EXCERPTED DATA:
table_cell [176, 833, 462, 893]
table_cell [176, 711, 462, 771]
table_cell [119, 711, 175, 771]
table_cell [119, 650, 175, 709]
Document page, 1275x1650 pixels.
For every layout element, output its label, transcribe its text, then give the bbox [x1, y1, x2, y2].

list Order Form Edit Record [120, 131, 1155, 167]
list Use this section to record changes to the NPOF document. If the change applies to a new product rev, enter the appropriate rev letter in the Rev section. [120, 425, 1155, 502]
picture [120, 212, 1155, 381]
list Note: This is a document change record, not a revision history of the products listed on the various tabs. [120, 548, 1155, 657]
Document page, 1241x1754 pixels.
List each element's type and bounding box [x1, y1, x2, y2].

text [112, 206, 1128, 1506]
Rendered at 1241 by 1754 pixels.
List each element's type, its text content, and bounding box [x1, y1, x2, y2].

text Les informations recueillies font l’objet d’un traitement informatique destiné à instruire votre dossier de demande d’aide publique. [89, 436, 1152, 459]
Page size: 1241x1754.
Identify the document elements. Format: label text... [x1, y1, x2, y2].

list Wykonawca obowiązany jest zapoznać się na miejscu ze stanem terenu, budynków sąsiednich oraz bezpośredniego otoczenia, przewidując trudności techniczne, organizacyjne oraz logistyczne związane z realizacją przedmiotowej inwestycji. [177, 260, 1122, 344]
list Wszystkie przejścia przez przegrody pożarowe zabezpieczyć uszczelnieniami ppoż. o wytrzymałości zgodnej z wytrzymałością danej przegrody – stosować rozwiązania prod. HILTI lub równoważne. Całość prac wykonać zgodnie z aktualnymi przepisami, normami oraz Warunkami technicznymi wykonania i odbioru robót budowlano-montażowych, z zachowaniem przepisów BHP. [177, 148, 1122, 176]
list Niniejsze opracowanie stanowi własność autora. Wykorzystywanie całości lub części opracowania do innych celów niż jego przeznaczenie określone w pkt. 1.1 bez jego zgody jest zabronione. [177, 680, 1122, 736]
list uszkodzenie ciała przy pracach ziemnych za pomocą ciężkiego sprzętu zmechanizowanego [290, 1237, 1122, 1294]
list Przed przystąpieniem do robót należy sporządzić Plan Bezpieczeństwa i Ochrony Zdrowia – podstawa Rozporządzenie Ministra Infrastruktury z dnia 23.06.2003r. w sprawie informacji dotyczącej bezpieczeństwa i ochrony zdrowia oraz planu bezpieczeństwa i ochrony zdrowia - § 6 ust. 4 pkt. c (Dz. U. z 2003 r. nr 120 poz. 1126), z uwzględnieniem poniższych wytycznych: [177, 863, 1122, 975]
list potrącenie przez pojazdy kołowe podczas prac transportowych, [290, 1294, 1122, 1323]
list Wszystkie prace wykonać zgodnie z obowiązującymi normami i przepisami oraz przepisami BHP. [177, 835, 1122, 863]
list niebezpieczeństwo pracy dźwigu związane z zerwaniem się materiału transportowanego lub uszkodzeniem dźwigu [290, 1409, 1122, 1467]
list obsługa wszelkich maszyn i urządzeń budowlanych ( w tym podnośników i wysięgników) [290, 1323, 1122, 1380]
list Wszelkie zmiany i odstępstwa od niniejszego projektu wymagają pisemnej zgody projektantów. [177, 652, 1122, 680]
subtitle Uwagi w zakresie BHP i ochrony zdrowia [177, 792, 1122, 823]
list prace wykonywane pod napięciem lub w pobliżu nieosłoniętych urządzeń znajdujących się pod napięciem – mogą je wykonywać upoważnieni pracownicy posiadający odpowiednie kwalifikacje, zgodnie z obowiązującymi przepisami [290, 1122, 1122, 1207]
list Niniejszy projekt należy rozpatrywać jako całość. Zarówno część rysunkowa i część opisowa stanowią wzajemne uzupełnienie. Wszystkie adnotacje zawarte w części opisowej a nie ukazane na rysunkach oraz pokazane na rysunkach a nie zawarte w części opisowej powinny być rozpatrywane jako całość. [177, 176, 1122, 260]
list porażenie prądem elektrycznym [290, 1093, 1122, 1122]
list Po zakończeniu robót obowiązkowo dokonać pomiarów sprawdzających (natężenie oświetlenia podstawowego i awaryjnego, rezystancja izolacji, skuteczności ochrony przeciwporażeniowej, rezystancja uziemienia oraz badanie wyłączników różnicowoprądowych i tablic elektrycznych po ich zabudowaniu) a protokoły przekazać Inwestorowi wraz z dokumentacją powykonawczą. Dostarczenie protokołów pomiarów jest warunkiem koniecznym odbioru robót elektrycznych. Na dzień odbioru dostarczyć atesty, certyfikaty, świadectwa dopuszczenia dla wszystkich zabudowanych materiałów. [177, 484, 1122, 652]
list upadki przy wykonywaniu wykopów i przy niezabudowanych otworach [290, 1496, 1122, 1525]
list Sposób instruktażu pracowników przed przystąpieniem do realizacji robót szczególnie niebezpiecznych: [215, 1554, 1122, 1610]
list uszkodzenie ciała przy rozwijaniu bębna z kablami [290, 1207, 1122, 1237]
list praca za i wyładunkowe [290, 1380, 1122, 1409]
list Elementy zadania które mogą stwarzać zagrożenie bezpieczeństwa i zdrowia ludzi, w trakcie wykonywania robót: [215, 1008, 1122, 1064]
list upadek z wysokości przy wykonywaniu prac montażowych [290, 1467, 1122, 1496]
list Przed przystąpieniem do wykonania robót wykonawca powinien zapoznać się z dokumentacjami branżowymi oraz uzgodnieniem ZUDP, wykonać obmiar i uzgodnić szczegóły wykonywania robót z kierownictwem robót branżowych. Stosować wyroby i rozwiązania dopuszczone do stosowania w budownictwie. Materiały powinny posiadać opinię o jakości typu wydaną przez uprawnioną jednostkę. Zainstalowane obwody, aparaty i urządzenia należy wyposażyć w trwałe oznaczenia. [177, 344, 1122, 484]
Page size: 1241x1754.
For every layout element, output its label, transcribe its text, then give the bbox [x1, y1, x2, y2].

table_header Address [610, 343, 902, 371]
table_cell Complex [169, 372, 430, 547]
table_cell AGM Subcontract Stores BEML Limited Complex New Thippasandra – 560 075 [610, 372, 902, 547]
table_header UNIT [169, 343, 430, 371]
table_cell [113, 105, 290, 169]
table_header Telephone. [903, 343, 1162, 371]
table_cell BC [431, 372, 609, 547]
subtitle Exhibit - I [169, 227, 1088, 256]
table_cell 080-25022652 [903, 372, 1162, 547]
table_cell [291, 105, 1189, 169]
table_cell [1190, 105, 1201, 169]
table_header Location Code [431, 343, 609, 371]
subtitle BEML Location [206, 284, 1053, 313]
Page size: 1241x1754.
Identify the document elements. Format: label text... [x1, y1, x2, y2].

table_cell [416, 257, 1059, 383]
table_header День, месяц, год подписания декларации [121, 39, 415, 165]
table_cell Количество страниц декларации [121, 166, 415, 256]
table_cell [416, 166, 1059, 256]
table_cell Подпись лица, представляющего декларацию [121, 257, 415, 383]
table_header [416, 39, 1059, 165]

WORK TASK: Identify every line above that includes the word "pixels", and show those lines.

SOLVED PROBLEM:
Document page, 1275x1650 pixels.
Document page, 1241x1754 pixels.
Rendered at 1241 by 1754 pixels.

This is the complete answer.